[Recorded data]
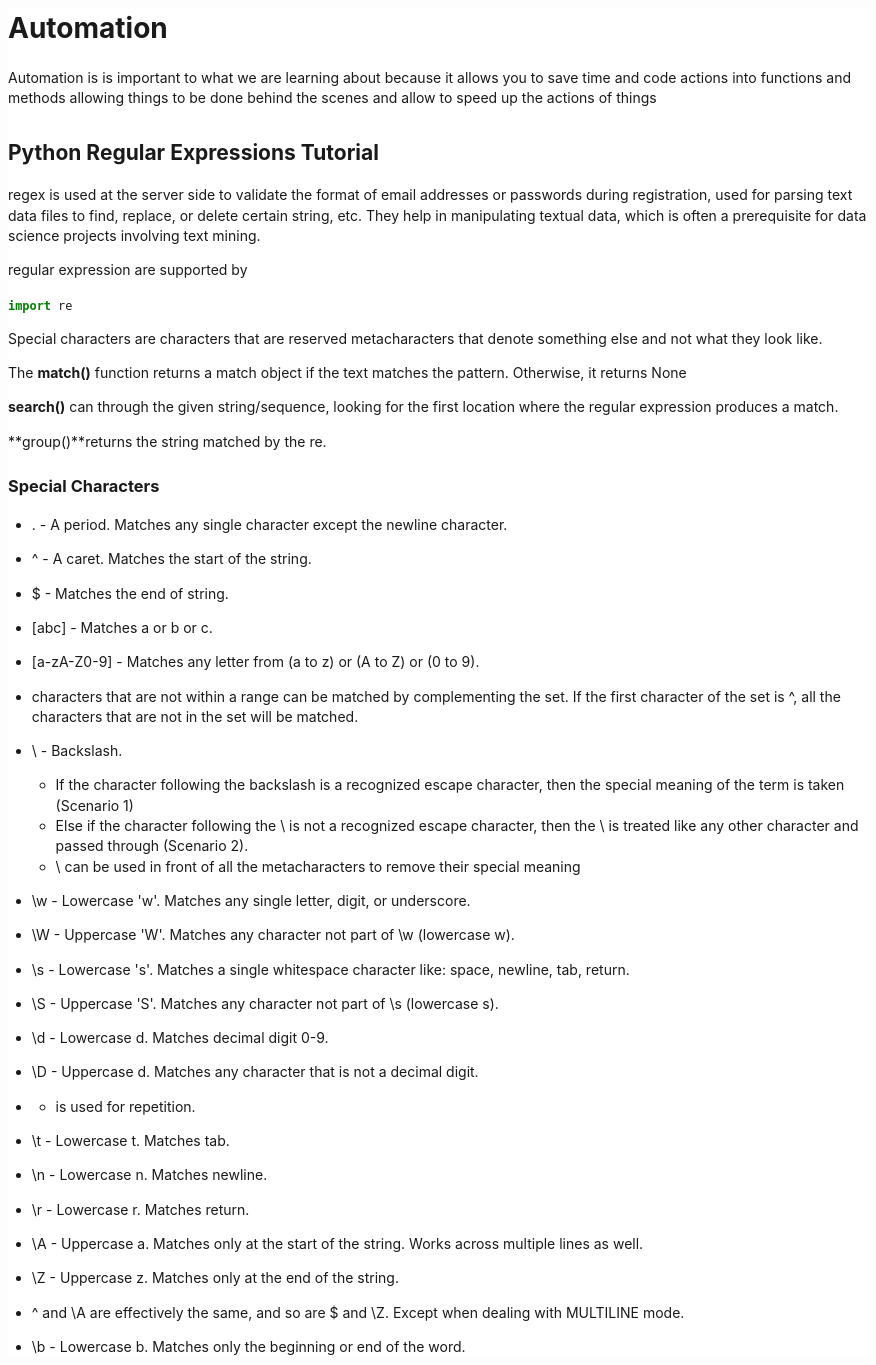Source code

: # Automation

Automation is is important to what we are learning about because it allows you to save time and code actions into functions and methods allowing things to be done behind the scenes and allow to speed up the actions of things

## Python Regular Expressions Tutorial

  regex is used at the server side to validate the format of email addresses or passwords during registration, used for parsing text data files to find, replace, or delete certain string, etc. They help in manipulating textual data, which is often a prerequisite for data science projects involving text mining.

  regular expression are supported by 
  ```python
  import re
  ```

  Special characters are characters that are reserved metacharacters that denote something else and not what they look like.

  The **match()** function returns a match object if the text matches the pattern. Otherwise, it returns None

  **search()** can through the given string/sequence, looking for the first location where the regular expression produces a match.

  **group()**returns the string matched by the re.

  ### Special Characters

  - . - A period. Matches any single character except the newline character.
  - ^ - A caret. Matches the start of the string.
  - $ - Matches the end of string.
  - [abc] - Matches a or b or c. 
  - [a-zA-Z0-9] - Matches any letter from (a to z) or (A to Z) or (0 to 9).
  - characters that are not within a range can be matched by complementing the set. If the first character of the set is ^, all the characters that are not in the set will be matched.

  - \ - Backslash.

    - If the character following the backslash is a recognized escape character, then the special meaning of the term is taken (Scenario 1)
    - Else if the character following the \ is not a recognized escape character, then the \ is treated like any other character and passed through (Scenario 2).
    - \ can be used in front of all the metacharacters to remove their special meaning 
  - \w - Lowercase 'w'. Matches any single letter, digit, or underscore.
  - \W - Uppercase 'W'. Matches any character not part of \w (lowercase w).
  - \s - Lowercase 's'. Matches a single whitespace character like: space, newline, tab, return.
  - \S - Uppercase 'S'. Matches any character not part of \s (lowercase s).
  - \d - Lowercase d. Matches decimal digit 0-9.
  - \D - Uppercase d. Matches any character that is not a decimal digit.
  -  +  is used for repetition.
  - \t - Lowercase t. Matches tab.
  - \n - Lowercase n. Matches newline.
  - \r - Lowercase r. Matches return.
  - \A - Uppercase a. Matches only at the start of the string. Works across multiple lines as well.
  - \Z - Uppercase z. Matches only at the end of the string.
  - ^ and \A are effectively the same, and so are $ and \Z. Except when dealing with MULTILINE mode. 
  - \b - Lowercase b. Matches only the beginning or end of the word.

What the task asks:
Only the lines above from the line containing "- \w - Lowercase" through the line containing "- \d - Lowercase" should be retyped, exactly and with both ends included.

Exercise output:
  - \w - Lowercase 'w'. Matches any single letter, digit, or underscore.
  - \W - Uppercase 'W'. Matches any character not part of \w (lowercase w).
  - \s - Lowercase 's'. Matches a single whitespace character like: space, newline, tab, return.
  - \S - Uppercase 'S'. Matches any character not part of \s (lowercase s).
  - \d - Lowercase d. Matches decimal digit 0-9.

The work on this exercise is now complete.